The Pennsylvania House (Capital-Star photo).
By Thomas Koenig
Although COVID-19 has destroyed the lives and livelihoods of thousands of Pennsylvanians, it has not minimized the vitriol of our politics.
Last spring, Harrisburg’s attention was focused on Rep. Stephanie Borowicz’s, R-Clinton, unwelcoming opening prayer at the special swearing-in ceremony of former Rep. Movita Johnson-Harrell, D-Philadelphia, the first ever Muslim woman to be elected to the General Assembly.
This spring, Harrisburg has been abuzz with the news that Rep. Andrew Lewis, R-Dauphin, contracted COVID-19 and failed to notify Democratic lawmakers with whom he had been in contact in committee meetings. Meanwhile, the question of wearing a mask to tamper the spread of COVID-19 has devolved into yet another battle of the “culture war” here in the Commonwealth.
Many might instinctively characterize the actions of Borowicz and Lewis and the general climate of hostility in Harrisburg as troubling results of rising “polarization”—the ever growing gap in Republicans’ and Democrats’ political positions. But our deep differences of opinion need not entail overt disrespect for others or wanton disregard for their well-being. Polarization is not our problem. Contempt is.
To do so, we used Keith Poole and Howard Rosenthal’s DW-NOMINATE system, which tracks legislators’ roll call votes to estimate where they fall on a liberal-conservative ideology scale. DW-NOMINATE creates median ideology scores for each political party over time and calculates the gap between the two parties’ scores, thereby measuring partisan polarization.
We documented 3,651 roll call votes from the 1965, 1977, and 1989 House sessions to supplement Professor McCarty and Boris Shor’s existing partisan polarization measures for Pennsylvania from 1996 onwards. The results were striking.

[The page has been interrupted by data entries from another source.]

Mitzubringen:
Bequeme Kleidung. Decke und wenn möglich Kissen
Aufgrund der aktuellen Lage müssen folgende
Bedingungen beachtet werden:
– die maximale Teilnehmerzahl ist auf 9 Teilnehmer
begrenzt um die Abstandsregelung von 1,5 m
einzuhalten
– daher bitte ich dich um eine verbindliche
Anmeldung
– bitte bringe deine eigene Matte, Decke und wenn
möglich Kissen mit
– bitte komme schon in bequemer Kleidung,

The graph above depicts the difference in party medians—partisan polarization—in the Pennsylvania House from 1965 to 2017.
While partisan polarization has risen since the mid-90s, it is nothing new to Pennsylvania politics. In fact, partisan polarization in 1965 was a bit higher than in 2017. Democrats and Republicans have long been polarized. Polarization is not new in Pennsylvania. Rather, two things have changed.
First, the content of polarization has shifted. Up through the final quarter of the 20th century, political disagreements in Harrisburg were overwhelmingly concentrated on issues of economics.
The fault line between the two parties ran along questions like tax rates, regulations, and economic development. While political debates were high-stakes and could grow contentious in Pennsylvania, they tended to be manifestations of clashes between interests — rich vs. poor, rural vs. urban, interventionism vs. laissez-faire, etc.
In recent decades, this has changed.
More of our political disagreement has become concentrated around the “culture wars”—complex questions of morality, liberty, justice, and biology. The debates surrounding issues such as abortion rights, gun rights, and gay rights pit citizens’ most fundamental values of right and wrong against one another. There is less room for compromise over these bedrock questions of rights and morality than, say, tax rates.
The shifting content of our political debate here in Pennsylvania has helped bring about the second pivotal change in our politics: the partisan contempt that has been flourishing in Harrisburg and among Pennsylvanians as of late. We have allowed our deep disagreements over what is right and what is wrong to metastasize into contempt for one another—a contempt so great that we fail to live up to basic standards of decency and respect as Reps. Borowicz and Lewis did.
We will continue to have our political debates and disagreements, the stakes of which will only heighten as we navigate COVID-19 and the persistence of racial inequity in this country and in this Commonwealth. As we do so, we citizens and our elected representatives serving in Harrisburg must combat the urge to allow our political disagreements, however fundamental, to transform into contempt for one another.
After all, our system of representative democracy is premised on the notion that we all have equal dignity. That equality is the reason why we all have a right to have a say, to work for change, and to enter into the political realm as voters, activists, and politicians.
To sum up: It’s okay to be polarized. It’s okay to disagree. We’ve been doing that for quite some time. Our levels of contempt, though, are altogether new.
The novelty of our contempt ought to give us pause. We know that we can deal with polarization, but whether we can cope with such great mutual contempt between the citizens and legislators of opposing parties remains to be seen. Let’s stop risking it.
Thomas Koenig, a recent Princeton University graduate, writes from Oreland, Pa.